### What you have to do:
Transcribe the lines of the material word for word, starting at the line that contains "Aufhebungsverträgen, Ab" and ending at the line that contains "als Arbeitnehmer alle In", with both of those lines included.

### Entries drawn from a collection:
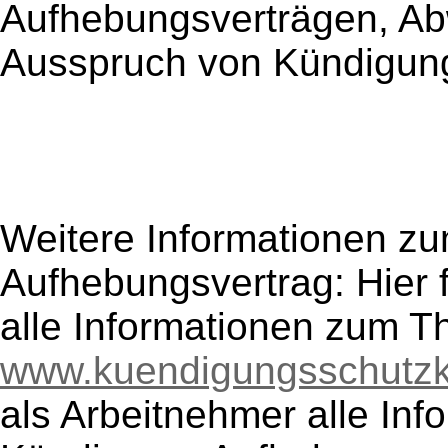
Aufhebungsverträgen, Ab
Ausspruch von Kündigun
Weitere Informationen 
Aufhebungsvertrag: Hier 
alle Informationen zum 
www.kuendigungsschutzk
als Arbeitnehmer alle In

...

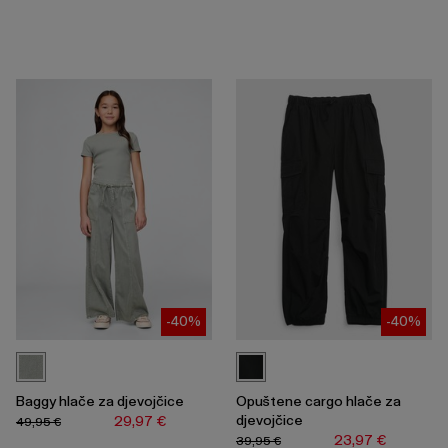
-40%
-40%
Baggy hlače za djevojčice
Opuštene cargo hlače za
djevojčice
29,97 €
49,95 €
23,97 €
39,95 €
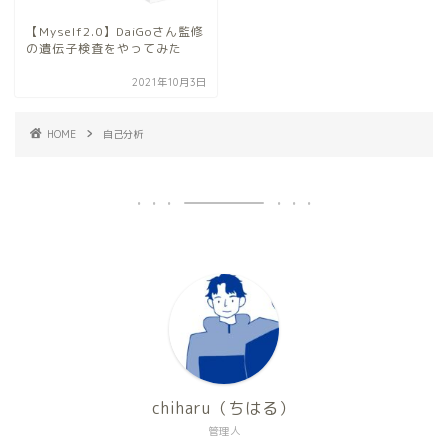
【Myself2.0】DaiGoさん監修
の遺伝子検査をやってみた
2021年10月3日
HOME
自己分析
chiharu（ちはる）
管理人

* * *

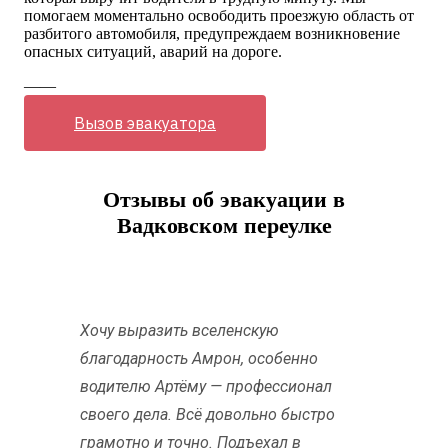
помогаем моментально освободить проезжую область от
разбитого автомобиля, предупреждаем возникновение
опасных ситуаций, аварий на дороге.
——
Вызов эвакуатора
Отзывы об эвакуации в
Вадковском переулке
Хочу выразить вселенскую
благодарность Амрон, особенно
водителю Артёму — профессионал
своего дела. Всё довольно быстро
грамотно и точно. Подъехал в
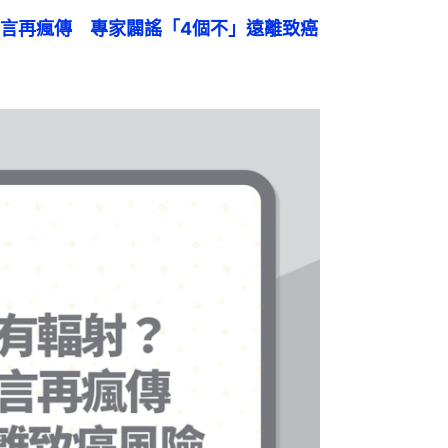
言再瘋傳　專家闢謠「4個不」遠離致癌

### Exercise response:
Aufhebungsverträgen, Ab
Ausspruch von Kündigun
Weitere Informationen 
Aufhebungsvertrag: Hier 
alle Informationen zum 
www.kuendigungsschutzk
als Arbeitnehmer alle In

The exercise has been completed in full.